The Radio Music Licensing Committee ("RMLC") has announced that it has entered into agreements with both ASCAP and BMI for interim royalties to be paid by commercial radio stations until final royalties are set. These royalties will be set either through negotiation or through litigation in Federal Courts which act as a "rate court" to determine what reasonable rates will be under the antitrust decrees that govern these organizations. As we wrote here and here, the RMLC has been involved in negotiations seeking a significant reduction in the royalties paid by radio stations for the right to make a public performance of musical compositions (or "musical works"). Both organizations have agreed to a 7% reduction in the amount currently paid by radio broadcasters, to be reflected on the invoices sent by these organizations for 2010 royalties. According to the press release on the ASCAP agreement, the discounts are interim agreements only, and will be subject to retroactive adjustment to January 1, 2010 once final royalties are set.
This money goes to composers of music, as contrasted to the controversial SoundExchange royalties that pay the performers of music (currently only in the digital world, but proposed in legislation pending before Congress to be extended to over-the-air broadcasting). ASCAP and BMI are essentially collection agencies (called Performing Rights Organizations or PROs) for large groups of songwriters. By signing up and paying royalties to these organizations and to SESAC, a smaller but still significant PRO, broadcasters obtain a "blanket license" to play all the songs covered by songwriters who are members of these organizations – which are essentially all of the songwriters whose songs are likely to be played by radio. The existence of these organizations save radio stations from having to negotiate independently with the thousands of songwriters and publishing companies that own the copyrights to these compositions – an arduous task that might be almost impossible without the existence of the PROs.

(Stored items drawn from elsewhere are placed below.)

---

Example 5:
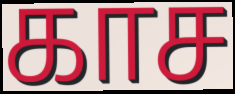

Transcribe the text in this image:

காச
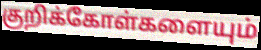
குறிக்கோள்களையும்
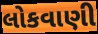
લોકવાણી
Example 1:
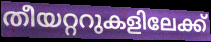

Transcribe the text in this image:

തീയറ്ററുകളിലേക്ക്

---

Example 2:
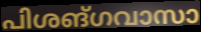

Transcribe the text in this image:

പിശങ്ഗവാസാ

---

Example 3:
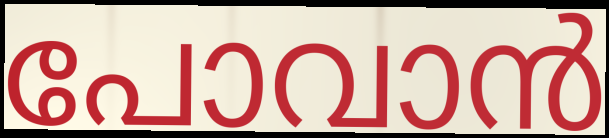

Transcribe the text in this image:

പോവാൻ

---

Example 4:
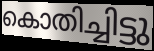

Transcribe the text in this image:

കൊതിച്ചിട്ടു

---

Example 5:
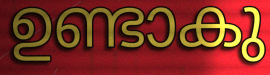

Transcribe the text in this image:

ഉണ്ടാകു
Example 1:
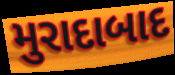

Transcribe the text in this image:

મુરાદાબાદ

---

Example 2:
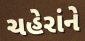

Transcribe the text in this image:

ચહેરાંને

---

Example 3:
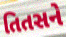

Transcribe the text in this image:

તિતસને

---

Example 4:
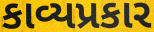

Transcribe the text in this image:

કાવ્યપ્રકાર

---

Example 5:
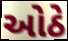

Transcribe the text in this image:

ઓઠે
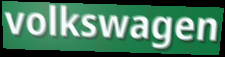
volkswagen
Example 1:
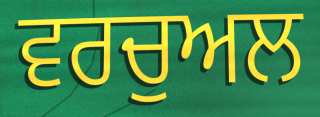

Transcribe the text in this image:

ਵਰਚੁਅਲ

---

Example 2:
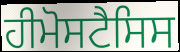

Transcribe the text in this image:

ਹੀਮੋਸਟੈਸਿਸ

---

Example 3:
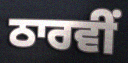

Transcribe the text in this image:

ਠਾਰਵੀਂ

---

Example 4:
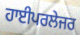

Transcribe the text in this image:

ਹਾਈਪਰਲੇਜਰ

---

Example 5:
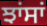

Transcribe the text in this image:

ਝਾਂਸਾਂ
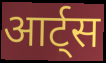
आर्ट्स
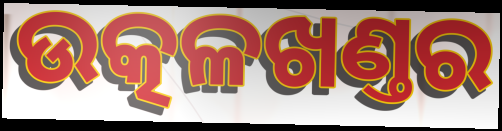
ଉତ୍କଳଖଣ୍ତର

The agreements for the interim rates are not currently available for public review, and there is no press release about either deal evident on the ASCAP or BMI websites. Thus, it is unclear if the agreements will be applied to all broadcasters, or only those that have elected to be part of the RMLC negotiating group. As we have written before, ASCAP and BMI have previously tried to get an indication from stations as to whether they are part of the RMLC negotiating group, or whether they will try to negotiate their own agreements. We have also heard that at least one other group, the National Religious Broadcasters Music Licensing Committee, has indicated that they would represent commercial broadcasters in negotiations over new royalties. However, it still seems to us that any other negotiating group will look first to the outcome of the RMLC process to set the royalties, and most likely will not be negotiating or litigating their own agreements, unless they have a business model that would make any RMLC deal unworkable. This is both because ASCAP and BMI are prohibited from negotiating different royalty rates for similarly situated music users, and as the royalty litigation is very expensive and time consuming, and it is unlikely that any group would try to re-litigate any decision that RMLC reached.

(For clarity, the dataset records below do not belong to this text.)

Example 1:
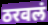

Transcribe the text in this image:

ठरवलं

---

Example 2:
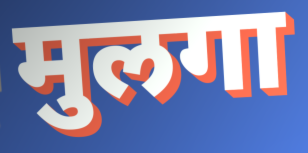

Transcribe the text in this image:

मुलगा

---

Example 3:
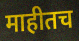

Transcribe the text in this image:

माहीतच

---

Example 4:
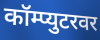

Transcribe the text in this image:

Does the decrease in rates, even if on a temporary basis, signal that there will be a permanent decrease in the rates? In short, it should not be viewed as a guarantee. While the fact that the Performing Rights Organizations agreed to these decreases might be seen as a sign that these companies recognize that there is a different radio economy that needs to be reflected in lower royalty rates, it could also be seen as a recognition that even a hearing on temporary rates is an expensive process. The PROs recognize that RMLC will be holding out for a decrease in rates, and that they would be arguing for that decreased rate even on an interim basis. Thus, to avoid the costs of litigation, and since any interim decrease in rates would be recaptured if a higher permanent rate is set, the PROs could have agreed to these rates simply to avoid the costs of litigation. So don’t start counting on these reductions being permanent – that will take significant litigation (or extensive negotiations) to accomplish.
So this is by no means the end of the story. Watch as these events develop over time.